Tuesday 1 March 2016

F for Vessence

Six weeks in and this may be becoming a habit!

Fitness
People ask me to help them get 'fit' but what do they really mean?
Fitness has many components, in this email we'll look at it from 5 perspectives.


1. Muscular Strength

What can you lift or carry? How heavy is that shopping bag?

2. Muscular Endurance

Endurance, ah yes we've just looked at that one (last week). This is the ability to keep going, for the muscles to contract time after time for a long time.

3. Cardiovascular Endurance

The ability of your heart and lungs to deliver and keep delivering the fuel and oxygen you need to continue your workout.

4. Flexibility

This one is often forgotten. You may be able to run for miles but can you move easily and bend and stretch without effort? Tomorrow we'll look at how to increase this component.

5. Body Fat Composition

How much fat is in your body? Deposits of fab in and around organs can be dangerous and you might still have thse even though you look slim. Get you body ft checked out - are you skinny or skinny-fat?

And so to 'F'

Fasting
Some religions practise it
Sometimes you have to do it for medical reasons
In truth (unless you get up every few hours during the night) we all do it.

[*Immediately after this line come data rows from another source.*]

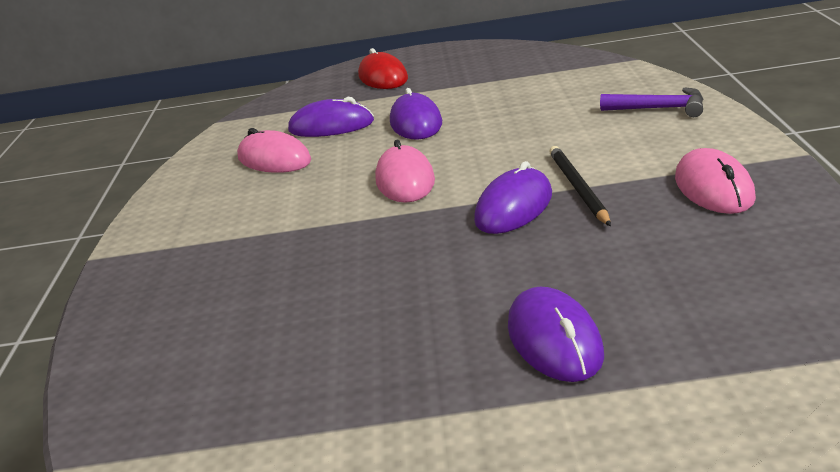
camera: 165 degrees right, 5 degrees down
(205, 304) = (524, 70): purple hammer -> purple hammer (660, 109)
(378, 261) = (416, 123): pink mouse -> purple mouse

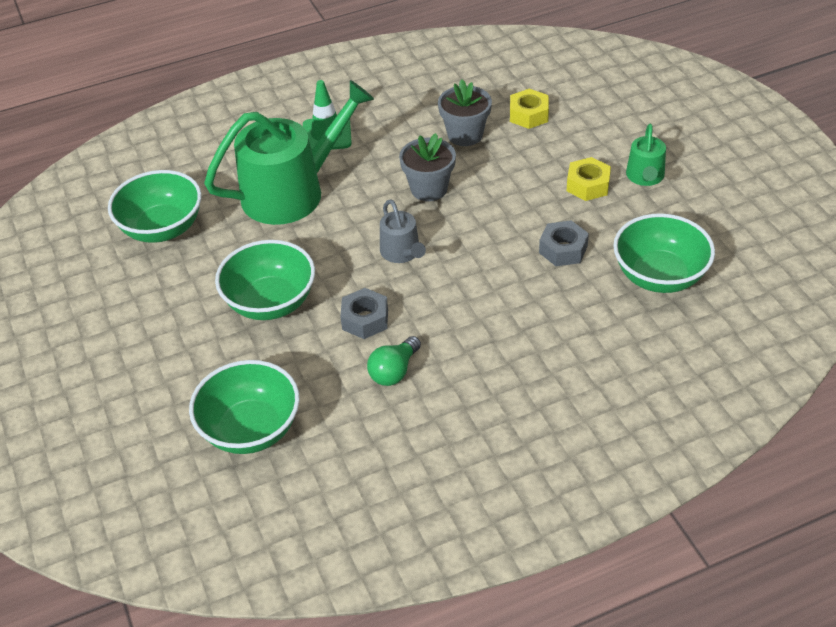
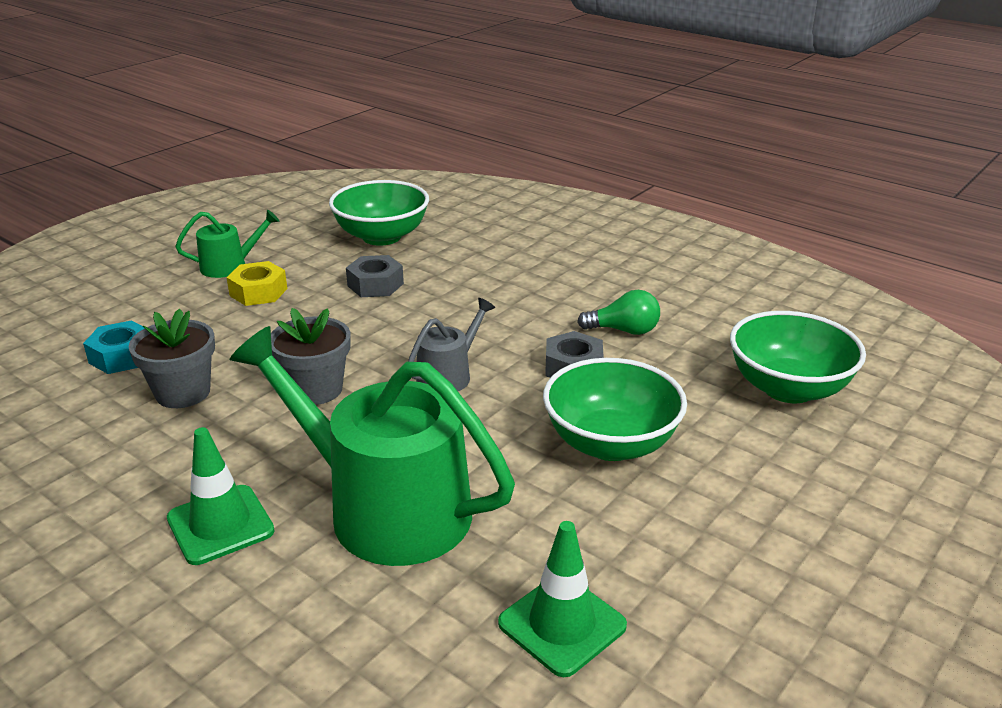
camera: 120 degrees left, 15 degrees down
(162, 228) = (562, 624): green bowl -> green traffic cone
(529, 115) = (122, 356): yellow nut -> turquoise nut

Fasting is taking a break from eating, not just a usual, between meals or 'I'm full' couple of hours break but longer periods.

The 8-10 hours between you last meal in the evening and first the next morning is a period of fasting. It's easier to fast when you're asleep too!

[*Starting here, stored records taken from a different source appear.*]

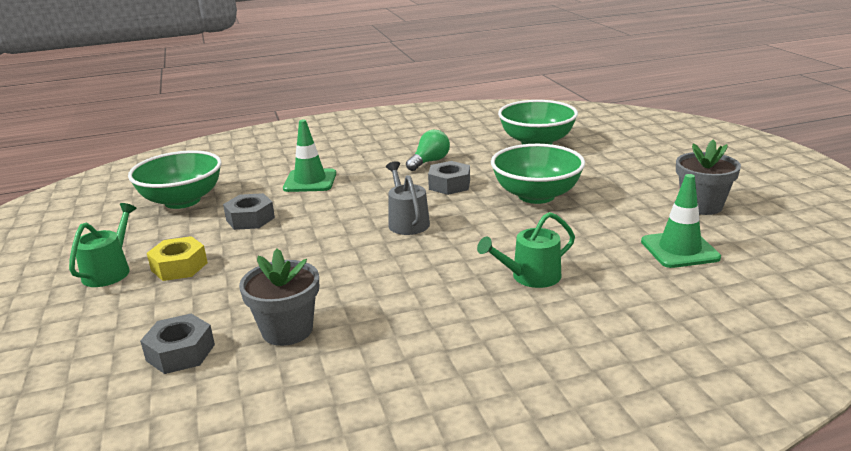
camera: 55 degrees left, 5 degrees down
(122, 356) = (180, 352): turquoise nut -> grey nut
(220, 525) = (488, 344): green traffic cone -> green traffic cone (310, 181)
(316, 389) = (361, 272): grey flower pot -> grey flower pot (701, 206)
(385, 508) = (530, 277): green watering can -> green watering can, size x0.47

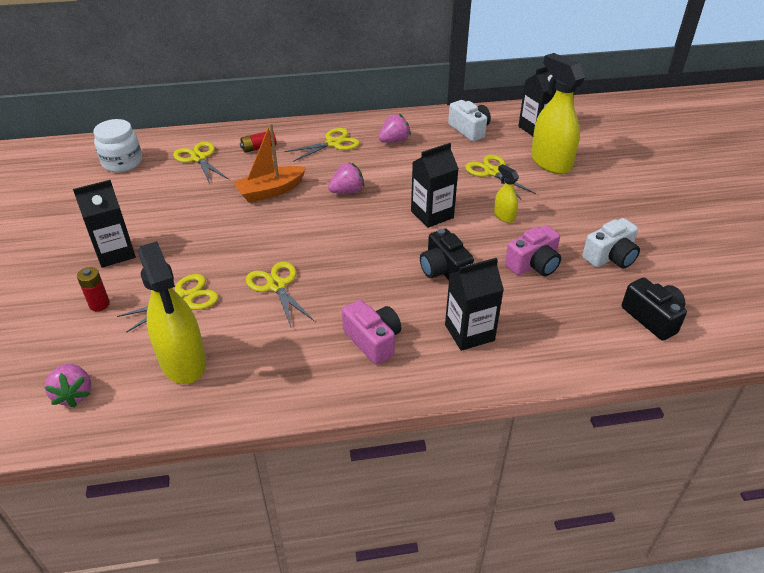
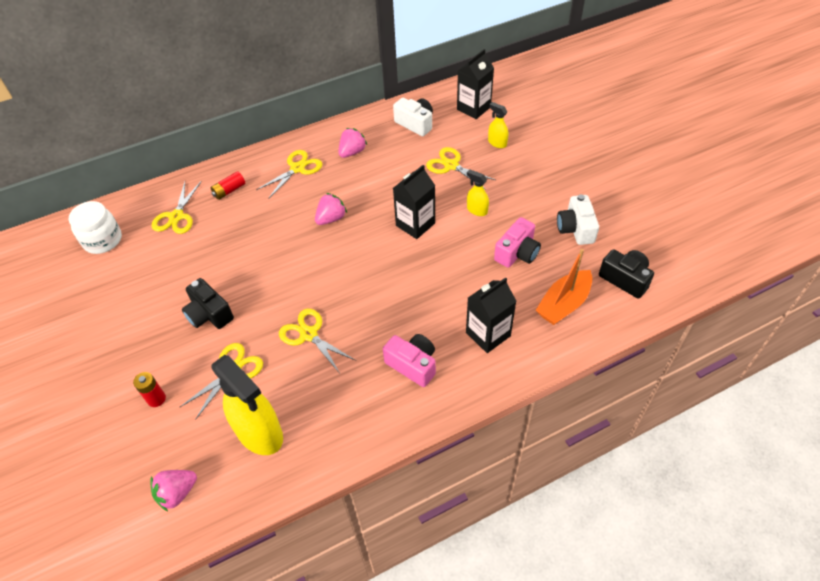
camera: 15 degrees left, 10 degrees up
(74, 394) = (177, 493): pink strawberry -> pink strawberry turned 90 degrees clockwise
(115, 253) = (145, 341): black carton -> none
(199, 158) = (176, 216): yellow scissors -> yellow scissors turned 120 degrees counterclockwise
(270, 191) = (261, 236): orange boat -> orange boat (563, 304)
(444, 270) = (446, 279): black camera -> black camera (209, 314)
(550, 162) = (497, 143): yellow spray bottle -> yellow spray bottle, size x0.47
(610, 257) = (576, 229): white camera -> white camera turned 135 degrees clockwise

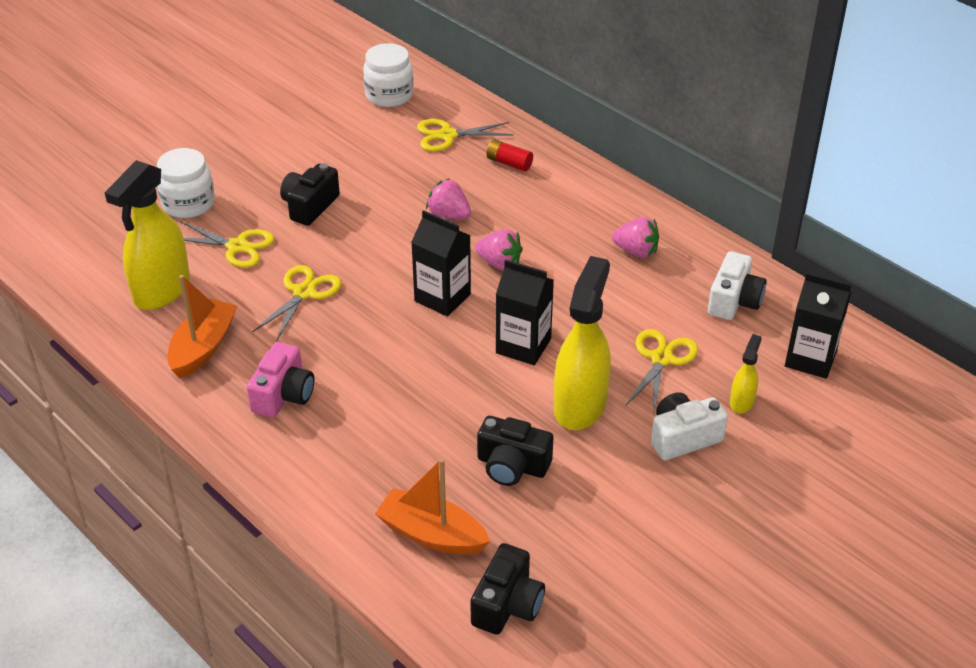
camera: 70 degrees right, 10 degrees down
(156, 399) = (188, 203): red battery -> white jar
(177, 493) = (82, 253): pink strawberry -> pink strawberry (449, 215)
(297, 168) = (577, 209): yellow scissors -> none
(341, 410) = (203, 347): none -> orange boat
(477, 210) = (580, 405): yellow spray bottle -> yellow spray bottle, size x2.12
(488, 334) = (352, 459): black carton -> black carton (442, 297)
(517, 253) = (512, 465): pink camera -> black camera
(576, 229) = (591, 529): white camera -> white camera (683, 438)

Breakfast is called break fast because you are breaking the imposed (by sleep) nighttime fast period. (In my world breakfast is the first meal of the day, whatever time you have it, it's not always an early morning thing.)

Fasting for longer periods, regularly , say once or wice per week can be a way to get your body to start burning body fat for fuel.  It also works well as a method of reducing calorie intake as long as you don't make up for it on your other meals of course! Some believe it gives your body a rest from constantly digesting and processing food. Allowing it to recover and repair more effectively.

It will not harm you (unless you have a medical condition that precludes fasting - check with your doctor before trying if so), it is natural and your body can cope wth it. As a way to help fat burning and calorie reduction I've personally found it very useful.

Try doing your cardio workout in a fasted state to increase the fat burning effect - it's hard and feels horrible but it works!


Fear - it's stops many of us from doing many things

Fear of failure
Fear of looking silly
Fear of what your friends might say
Fear of taking the first step
Fear of what success might bring

We know, we see it all the time. We help, we support. We feel it too.
Dont be scared - we're here to help. Whether you've never been in the gym before, or never done exercise or you're going for a personal best, we're here for you.

Take a first step by contacting us via our website or facebook - you don't even have to make a call. Fill in the form and we'll take it from there.

Feel the fear and do it anyway!


Fat
Don't call yourself FAT, say you have too much of it perhaps but don't define yourself in terms of a macro nutrient folks!

Anyway, less of that and more of what is it and what is it for!

Well as I said, it's a macro-nutrient along with carbohydrates and proteins. You should be ingesting it, you need it to absorb vitamins A, D, E and K. However, fats have the highest number of calories per gram at 9, protein and carbs have 4 in comparison.

Now, before you panic and stop eating fat - remember my first point, you NEED to eat it. Also, unlike carbs it does not produce the spike in insulin that would case the storing of energy as fat...yep, fat does not make you fat.

Like all things, eat fat in moderation and make it the right fats. A little bit of yellow marbling on your steak is going to add to the flavour afterall.


Flexibility
Can you touch your toes without bending your knees?
Can you grab the fingers of one hand with the others, behind your back?

No?
Most of us should be able to.

Maybe you need to work on your flexibility?
It's not just a 'party trick' to be able to place your hands flat on the floor whilst standing but that one may actually save you from some back pain - tight hamstrings can lead to that too.

So how do you get more flexible?

The first answer that might come to mind is to stretch.
However, make sure that you have help to ensure you are stretching correctly,
Or even doing the correct type of stretches (no static holds on cold muscles please),
Do them often,
Progess (may them harder) them.

You could take a stretching class - specific classes do exist (we have one at my gym) or take a Yoga or Pilates class.

Drink more water - yep, lack of hydration can damage your flexibility too so get the water in!

And whilst your in the kitchen filling your glass make sure you eat well too - veggies, fruits, meats and fish.